6.1 Balancing Performance and Durability 

While Dynamo's principle design goal is to build a highly 
available data store, performance is an equally important criterion 
in Amazon's platform. As noted earlier, to provide a consistent 
customer experience, Amazon's services set their performance 
targets at higher percentiles (such as the 99.9 th or 99.99 th 
percentiles). A typical SLA required of services that use Dynamo 
is that 99.9% of the read and write requests execute within 300ms. 

Since Dynamo is run on standard commodity hardware 
components that have far less I/O throughput than high-end 
enterprise servers, providing consistently high performance for 
read and write operations is a non-trivial task. The involvement of 
multiple storage nodes in read and write operations makes it even 
more challenging, since the performance of these operations is 
limited by the slowest of the R or W replicas. Figure 4 shows the 
average and 99.9 th percentile latencies of Dynamo's read and 
write operations during a period of 30 days. As seen in the figure, 
the latencies exhibit a clear diurnal pattern which is a result of the 
diurnal pattern in the incoming request rate (i.e., there is a 



significant difference in request rate between the daytime and 
night). Moreover, the write latencies are higher than read latencies 
obviously because write operations always results in disk access. 
Also, the 99.9 th percentile latencies are around 200 ms and are an 
order of magnitude higher than the averages. This is because the 
99.9 th percentile latencies are affected by several factors such as 
variability in request load, object sizes, and locality patterns. 

While this level of performance is acceptable for a number of 
services, a few customer-facing services required higher levels of 
performance. For these services, Dynamo provides the ability to 
trade-off durability guarantees for performance. In the 
optimization each storage node maintains an object buffer in its 
main memory. Each write operation is stored in the buffer and 
gets periodically written to storage by a writer thread. In this 
scheme, read operations first check if the requested key is present 
in the buffer. If so, the object is read from the buffer instead of the 
storage engine. 

This optimization has resulted in lowering the 99.9 th percentile 
latency by a factor of 5 during peak traffic even for a very small 
buffer of a thousand objects (see Figure 5). Also, as seen in the 
figure, write buffering smoothes out higher percentile latencies. 
Obviously, this scheme trades durability for performance. In this 
scheme, a server crash can result in missing writes that were 
queued up in the buffer. To reduce the durability risk, the write 
operation is refined to have the coordinator choose one out of the 
N replicas to perform a "durable write". Since the coordinator 
waits only for W responses, the performance of the write 
operation is not affected by the performance of the durable write 
operation performed by a single replica.

> **SOURCE DATA**:
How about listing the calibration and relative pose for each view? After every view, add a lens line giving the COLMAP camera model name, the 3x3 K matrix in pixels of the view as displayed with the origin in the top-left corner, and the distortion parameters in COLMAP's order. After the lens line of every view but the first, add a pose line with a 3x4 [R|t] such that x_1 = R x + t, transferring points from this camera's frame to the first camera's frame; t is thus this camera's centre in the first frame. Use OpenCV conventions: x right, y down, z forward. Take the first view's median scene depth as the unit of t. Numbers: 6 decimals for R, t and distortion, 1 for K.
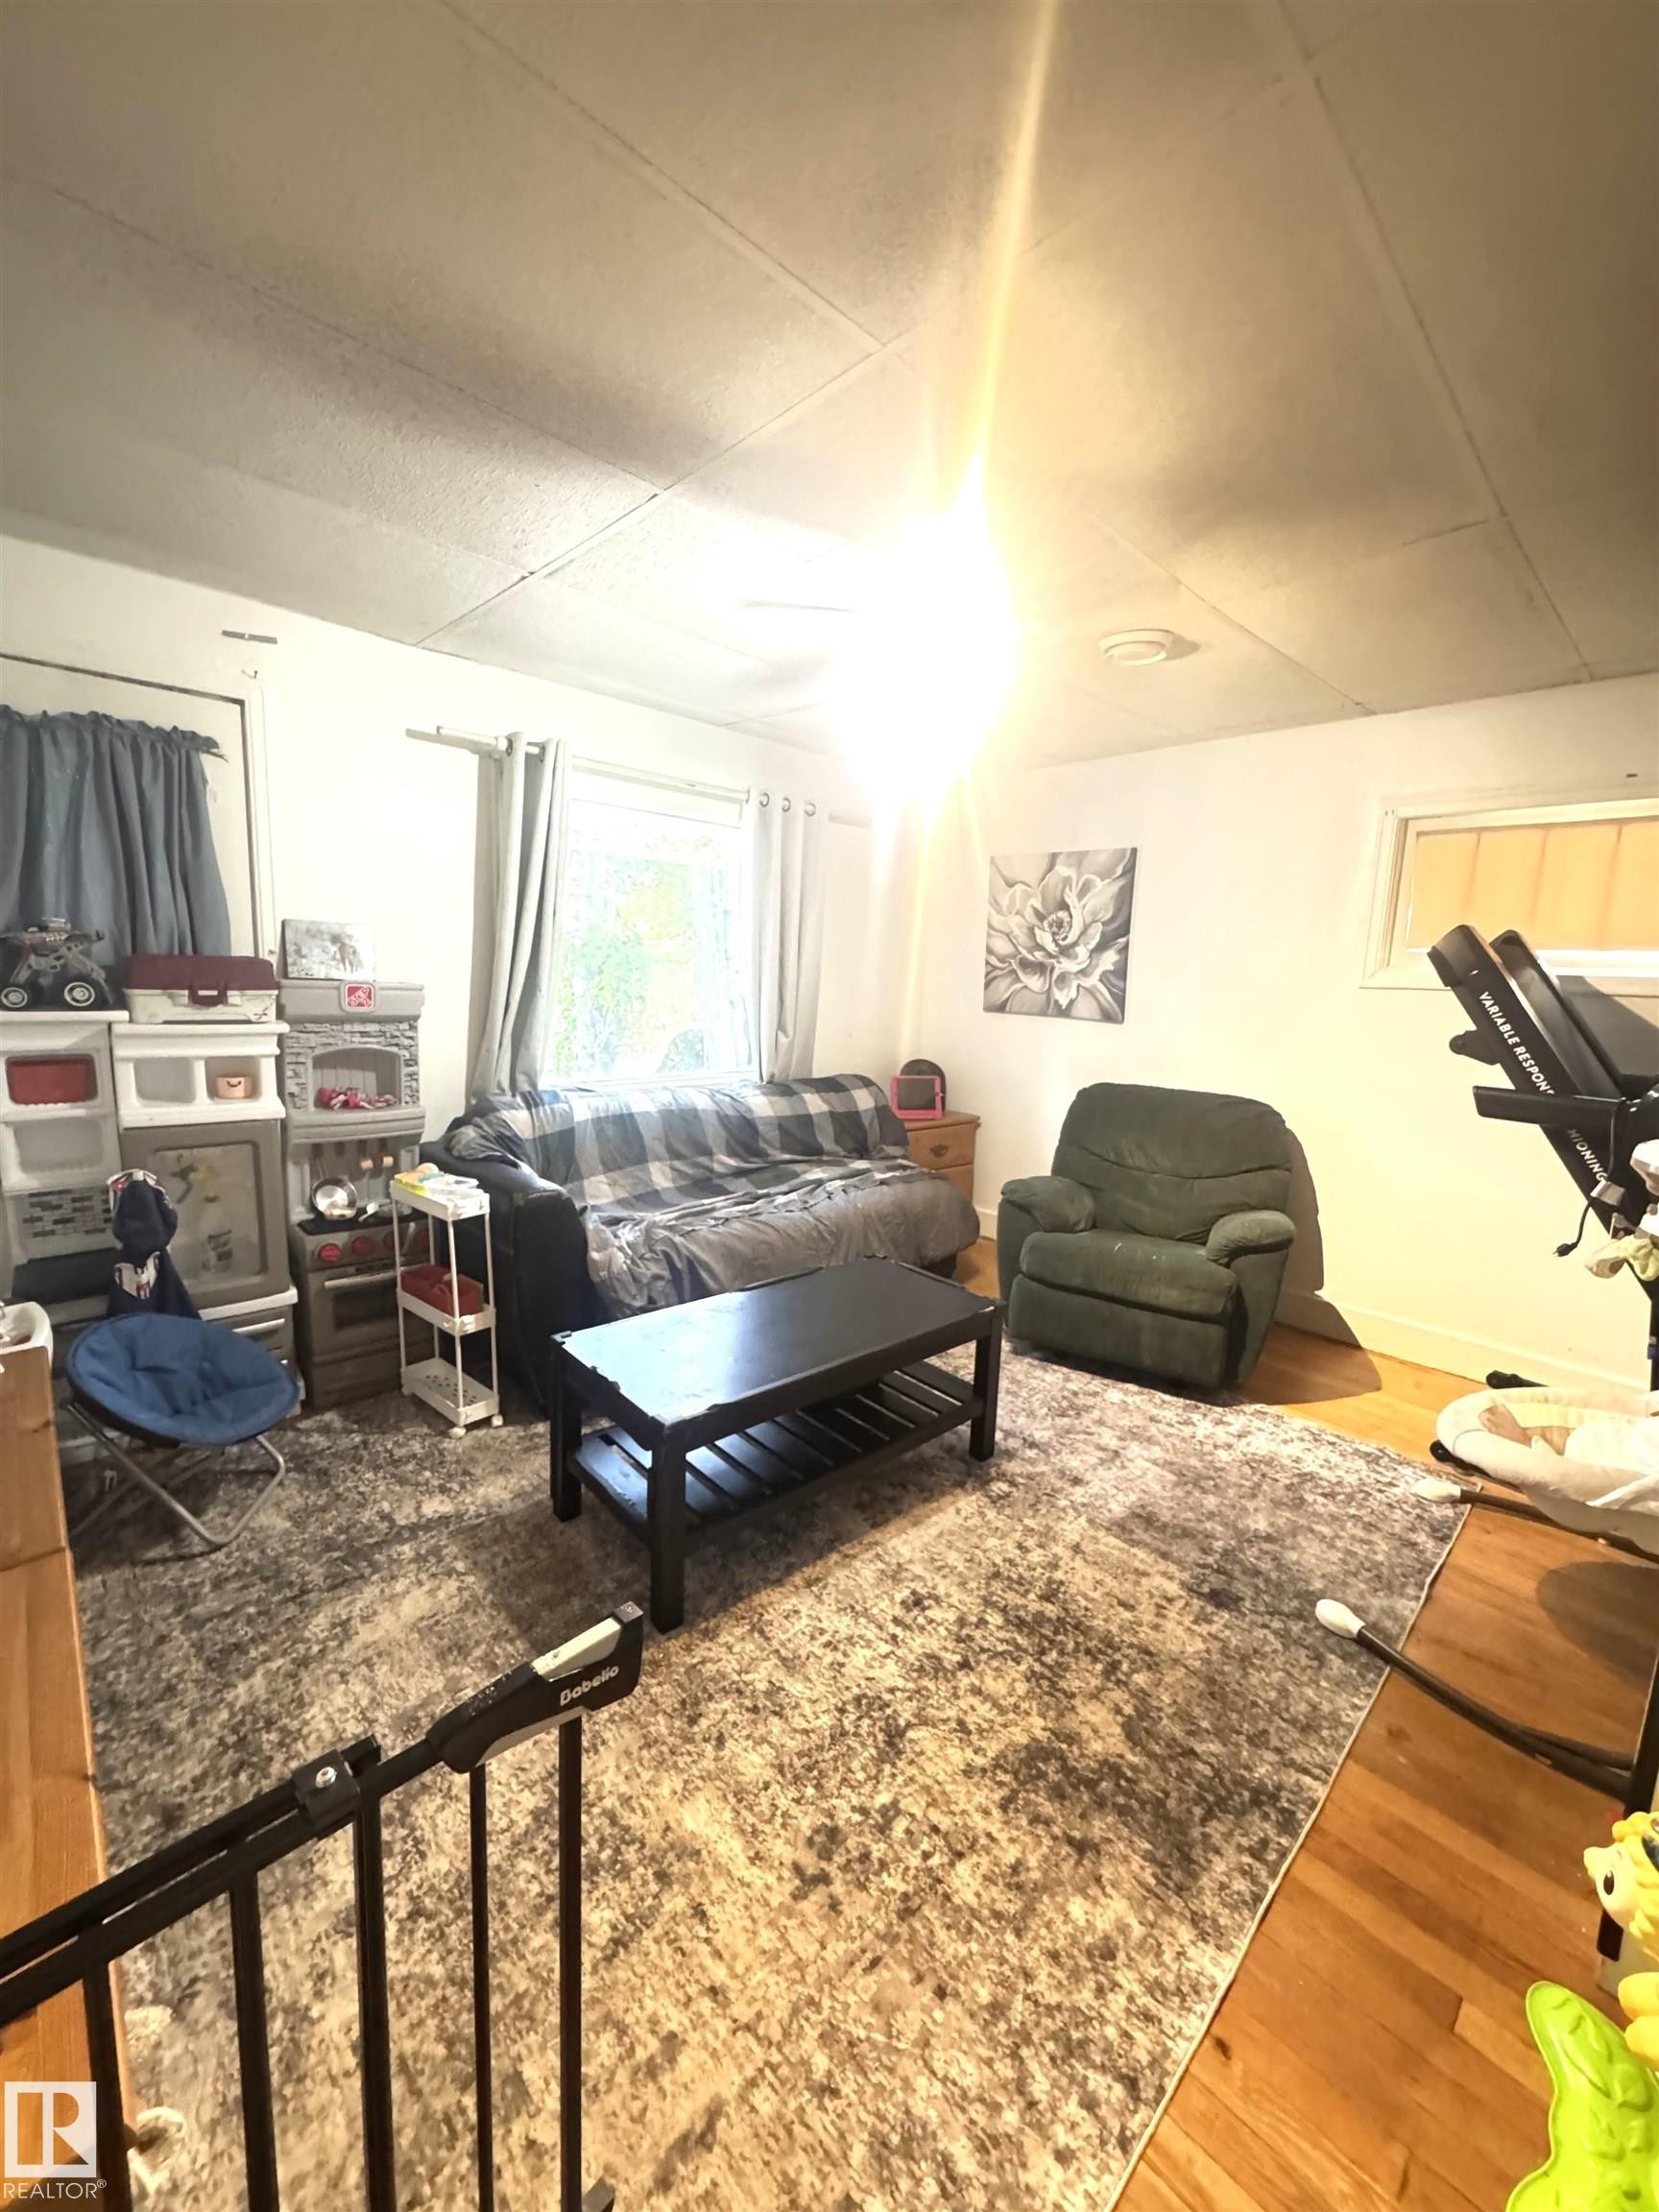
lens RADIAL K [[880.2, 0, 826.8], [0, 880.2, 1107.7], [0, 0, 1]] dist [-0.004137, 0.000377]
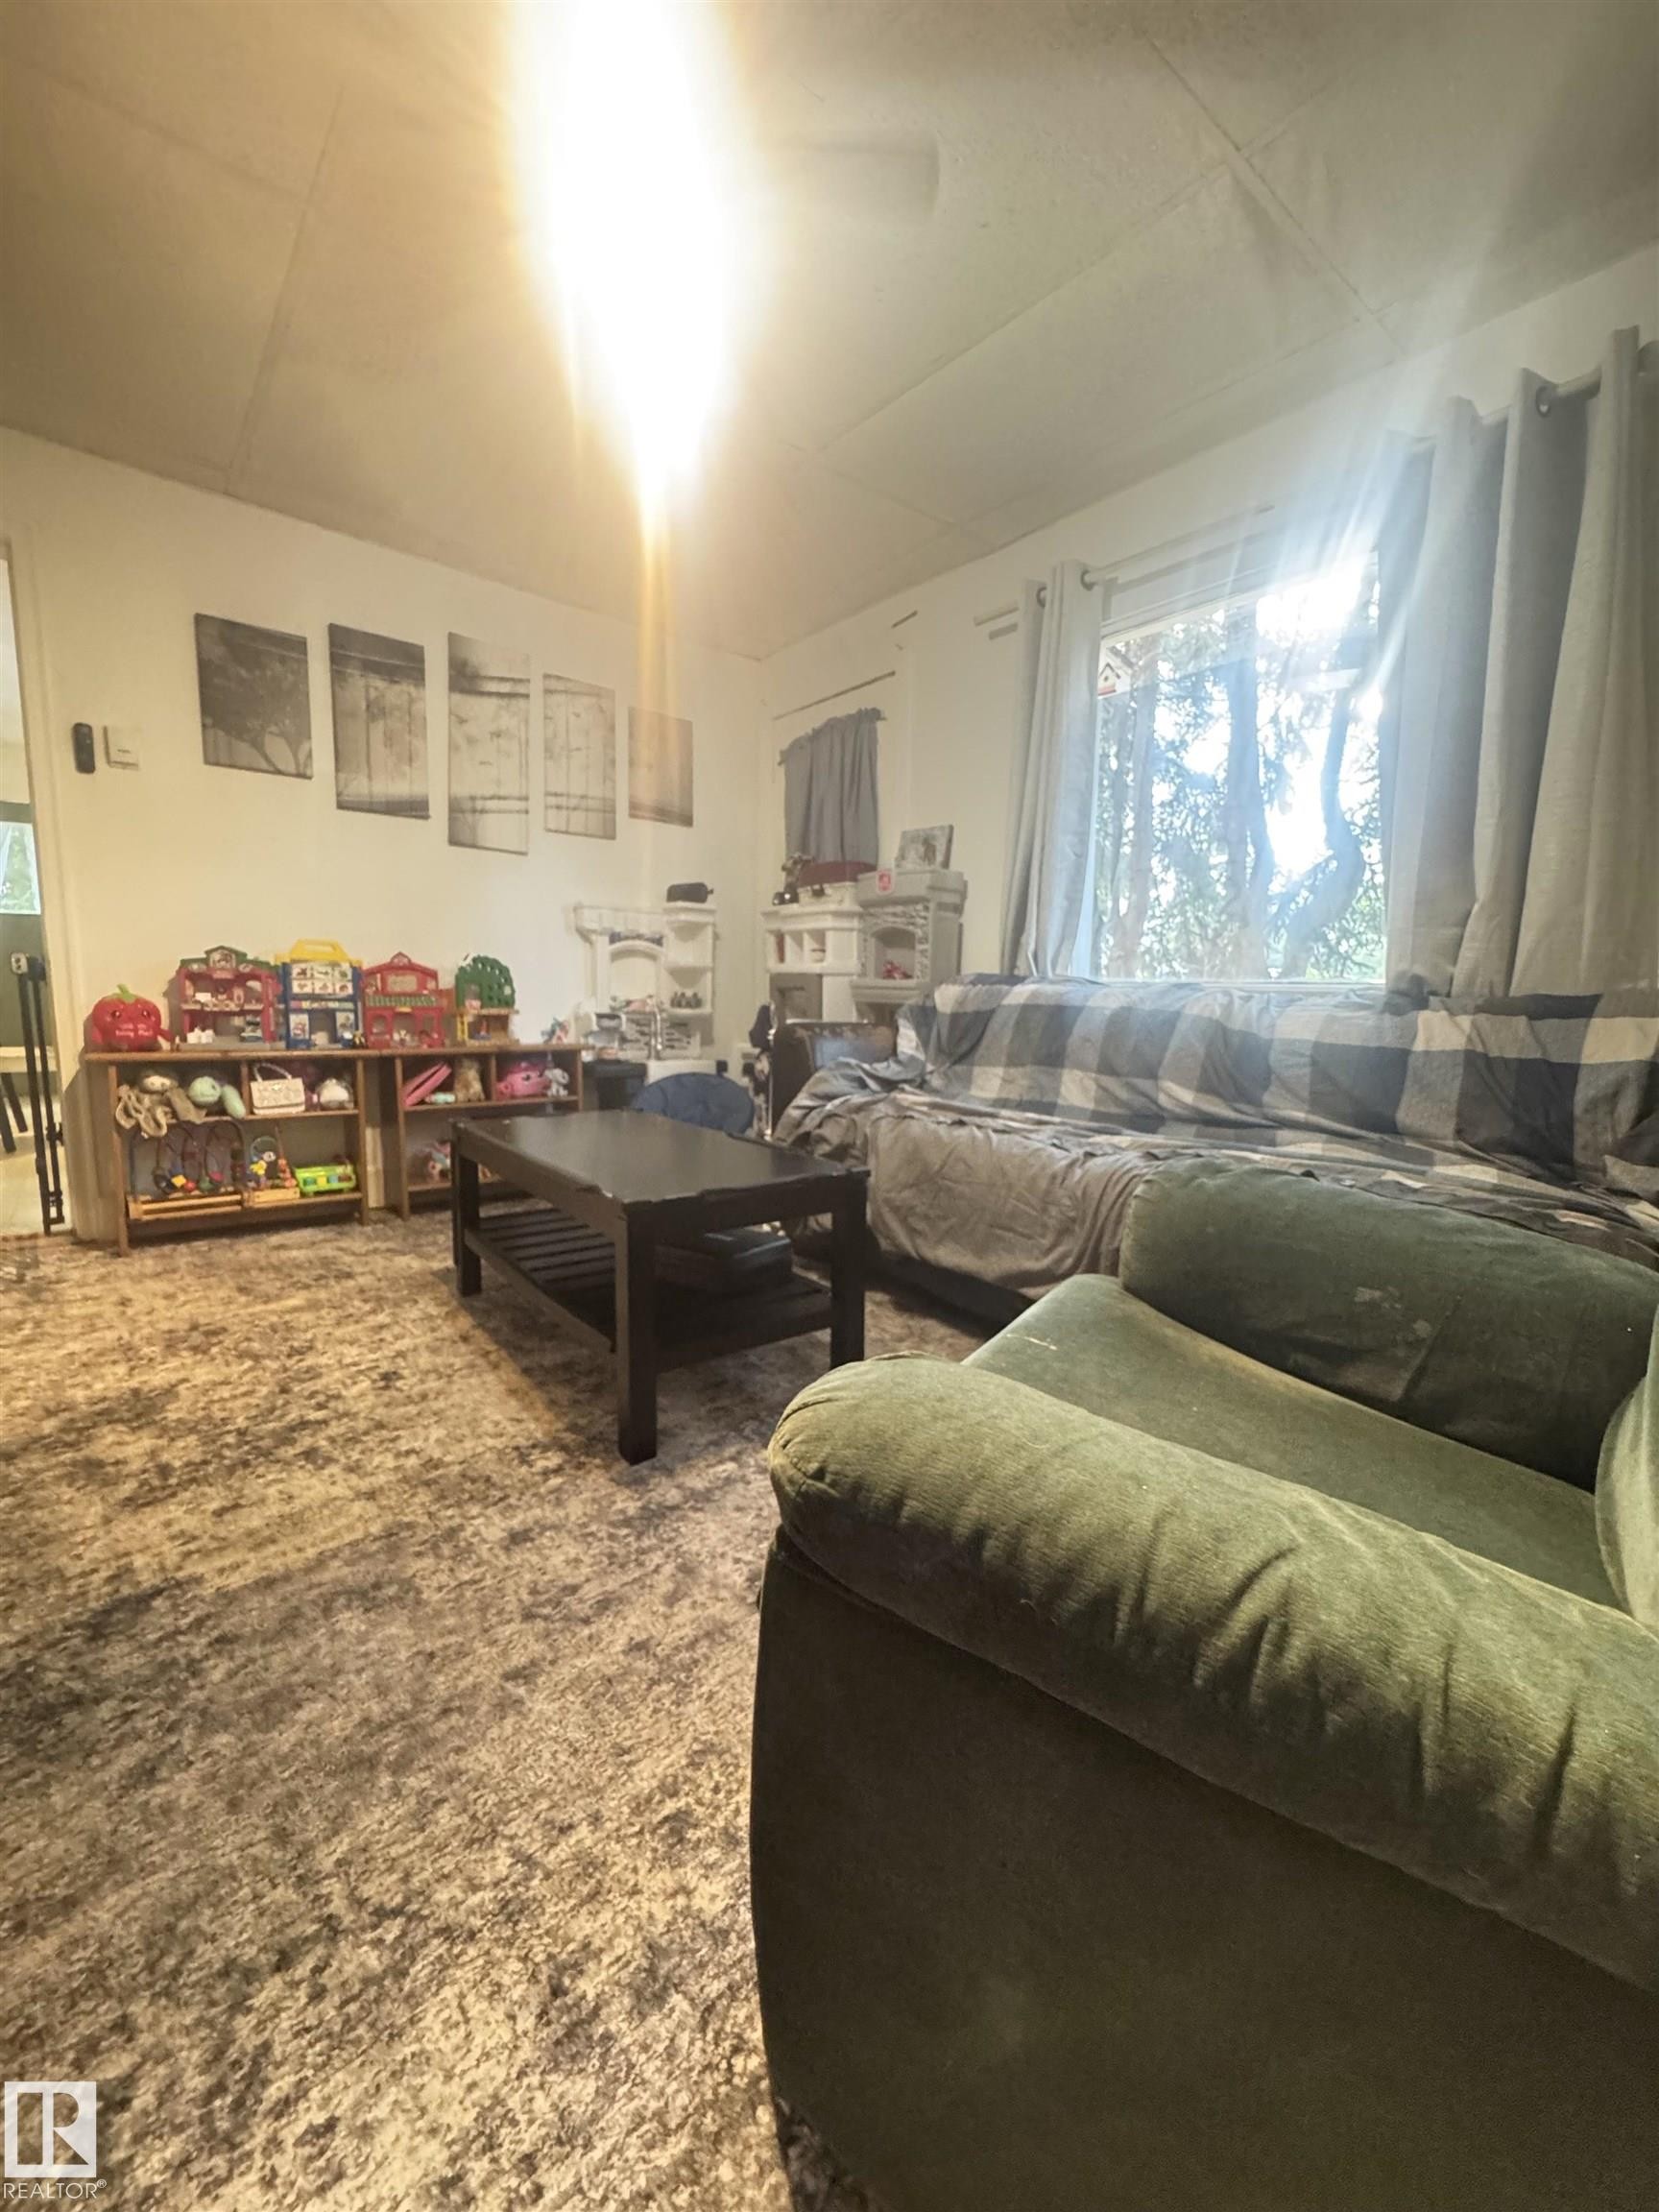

> **DIRECTIONS**: Copy the Dynamo performance text word for word, between "Also, the 99.9" and "and locality patterns.", inclusive. The material has no role in this work.

> **OUTPUT OF THE TASK**:
Also, the 99.9 th percentile latencies are around 200 ms and are an 
order of magnitude higher than the averages. This is because the 
99.9 th percentile latencies are affected by several factors such as 
variability in request load, object sizes, and locality patterns.